Top of Supplied records

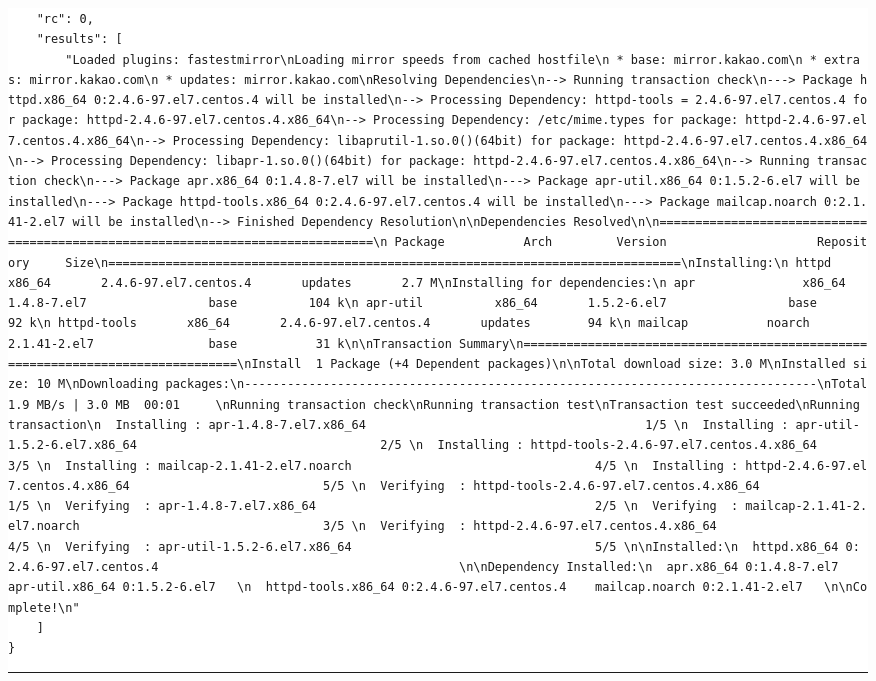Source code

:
 ```
    "rc": 0,
    "results": [
        "Loaded plugins: fastestmirror\nLoading mirror speeds from cached hostfile\n * base: mirror.kakao.com\n * extras: mirror.kakao.com\n * updates: mirror.kakao.com\nResolving Dependencies\n--> Running transaction check\n---> Package httpd.x86_64 0:2.4.6-97.el7.centos.4 will be installed\n--> Processing Dependency: httpd-tools = 2.4.6-97.el7.centos.4 for package: httpd-2.4.6-97.el7.centos.4.x86_64\n--> Processing Dependency: /etc/mime.types for package: httpd-2.4.6-97.el7.centos.4.x86_64\n--> Processing Dependency: libaprutil-1.so.0()(64bit) for package: httpd-2.4.6-97.el7.centos.4.x86_64\n--> Processing Dependency: libapr-1.so.0()(64bit) for package: httpd-2.4.6-97.el7.centos.4.x86_64\n--> Running transaction check\n---> Package apr.x86_64 0:1.4.8-7.el7 will be installed\n---> Package apr-util.x86_64 0:1.5.2-6.el7 will be installed\n---> Package httpd-tools.x86_64 0:2.4.6-97.el7.centos.4 will be installed\n---> Package mailcap.noarch 0:2.1.41-2.el7 will be installed\n--> Finished Dependency Resolution\n\nDependencies Resolved\n\n================================================================================\n Package           Arch         Version                     Repository     Size\n================================================================================\nInstalling:\n httpd             x86_64       2.4.6-97.el7.centos.4       updates       2.7 M\nInstalling for dependencies:\n apr               x86_64       1.4.8-7.el7                 base          104 k\n apr-util          x86_64       1.5.2-6.el7                 base           92 k\n httpd-tools       x86_64       2.4.6-97.el7.centos.4       updates        94 k\n mailcap           noarch       2.1.41-2.el7                base           31 k\n\nTransaction Summary\n================================================================================\nInstall  1 Package (+4 Dependent packages)\n\nTotal download size: 3.0 M\nInstalled size: 10 M\nDownloading packages:\n--------------------------------------------------------------------------------\nTotal                                              1.9 MB/s | 3.0 MB  00:01     \nRunning transaction check\nRunning transaction test\nTransaction test succeeded\nRunning transaction\n  Installing : apr-1.4.8-7.el7.x86_64                                       1/5 \n  Installing : apr-util-1.5.2-6.el7.x86_64                                  2/5 \n  Installing : httpd-tools-2.4.6-97.el7.centos.4.x86_64                     3/5 \n  Installing : mailcap-2.1.41-2.el7.noarch                                  4/5 \n  Installing : httpd-2.4.6-97.el7.centos.4.x86_64                           5/5 \n  Verifying  : httpd-tools-2.4.6-97.el7.centos.4.x86_64                     1/5 \n  Verifying  : apr-1.4.8-7.el7.x86_64                                       2/5 \n  Verifying  : mailcap-2.1.41-2.el7.noarch                                  3/5 \n  Verifying  : httpd-2.4.6-97.el7.centos.4.x86_64                           4/5 \n  Verifying  : apr-util-1.5.2-6.el7.x86_64                                  5/5 \n\nInstalled:\n  httpd.x86_64 0:2.4.6-97.el7.centos.4                                          \n\nDependency Installed:\n  apr.x86_64 0:1.4.8-7.el7                      apr-util.x86_64 0:1.5.2-6.el7   \n  httpd-tools.x86_64 0:2.4.6-97.el7.centos.4    mailcap.noarch 0:2.1.41-2.el7   \n\nComplete!\n"
    ]
}

```









****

Bottom of Supplied records

__To do__. Nothing but an exact copy of the data above, minus its pictures, should appear in the response.

__Finished exercise__.
Source code

:
 ```
    "rc": 0,
    "results": [
        "Loaded plugins: fastestmirror\nLoading mirror speeds from cached hostfile\n * base: mirror.kakao.com\n * extras: mirror.kakao.com\n * updates: mirror.kakao.com\nResolving Dependencies\n--> Running transaction check\n---> Package httpd.x86_64 0:2.4.6-97.el7.centos.4 will be installed\n--> Processing Dependency: httpd-tools = 2.4.6-97.el7.centos.4 for package: httpd-2.4.6-97.el7.centos.4.x86_64\n--> Processing Dependency: /etc/mime.types for package: httpd-2.4.6-97.el7.centos.4.x86_64\n--> Processing Dependency: libaprutil-1.so.0()(64bit) for package: httpd-2.4.6-97.el7.centos.4.x86_64\n--> Processing Dependency: libapr-1.so.0()(64bit) for package: httpd-2.4.6-97.el7.centos.4.x86_64\n--> Running transaction check\n---> Package apr.x86_64 0:1.4.8-7.el7 will be installed\n---> Package apr-util.x86_64 0:1.5.2-6.el7 will be installed\n---> Package httpd-tools.x86_64 0:2.4.6-97.el7.centos.4 will be installed\n---> Package mailcap.noarch 0:2.1.41-2.el7 will be installed\n--> Finished Dependency Resolution\n\nDependencies Resolved\n\n================================================================================\n Package           Arch         Version                     Repository     Size\n================================================================================\nInstalling:\n httpd             x86_64       2.4.6-97.el7.centos.4       updates       2.7 M\nInstalling for dependencies:\n apr               x86_64       1.4.8-7.el7                 base          104 k\n apr-util          x86_64       1.5.2-6.el7                 base           92 k\n httpd-tools       x86_64       2.4.6-97.el7.centos.4       updates        94 k\n mailcap           noarch       2.1.41-2.el7                base           31 k\n\nTransaction Summary\n================================================================================\nInstall  1 Package (+4 Dependent packages)\n\nTotal download size: 3.0 M\nInstalled size: 10 M\nDownloading packages:\n--------------------------------------------------------------------------------\nTotal                                              1.9 MB/s | 3.0 MB  00:01     \nRunning transaction check\nRunning transaction test\nTransaction test succeeded\nRunning transaction\n  Installing : apr-1.4.8-7.el7.x86_64                                       1/5 \n  Installing : apr-util-1.5.2-6.el7.x86_64                                  2/5 \n  Installing : httpd-tools-2.4.6-97.el7.centos.4.x86_64                     3/5 \n  Installing : mailcap-2.1.41-2.el7.noarch                                  4/5 \n  Installing : httpd-2.4.6-97.el7.centos.4.x86_64                           5/5 \n  Verifying  : httpd-tools-2.4.6-97.el7.centos.4.x86_64                     1/5 \n  Verifying  : apr-1.4.8-7.el7.x86_64                                       2/5 \n  Verifying  : mailcap-2.1.41-2.el7.noarch                                  3/5 \n  Verifying  : httpd-2.4.6-97.el7.centos.4.x86_64                           4/5 \n  Verifying  : apr-util-1.5.2-6.el7.x86_64                                  5/5 \n\nInstalled:\n  httpd.x86_64 0:2.4.6-97.el7.centos.4                                          \n\nDependency Installed:\n  apr.x86_64 0:1.4.8-7.el7                      apr-util.x86_64 0:1.5.2-6.el7   \n  httpd-tools.x86_64 0:2.4.6-97.el7.centos.4    mailcap.noarch 0:2.1.41-2.el7   \n\nComplete!\n"
    ]
}

```









****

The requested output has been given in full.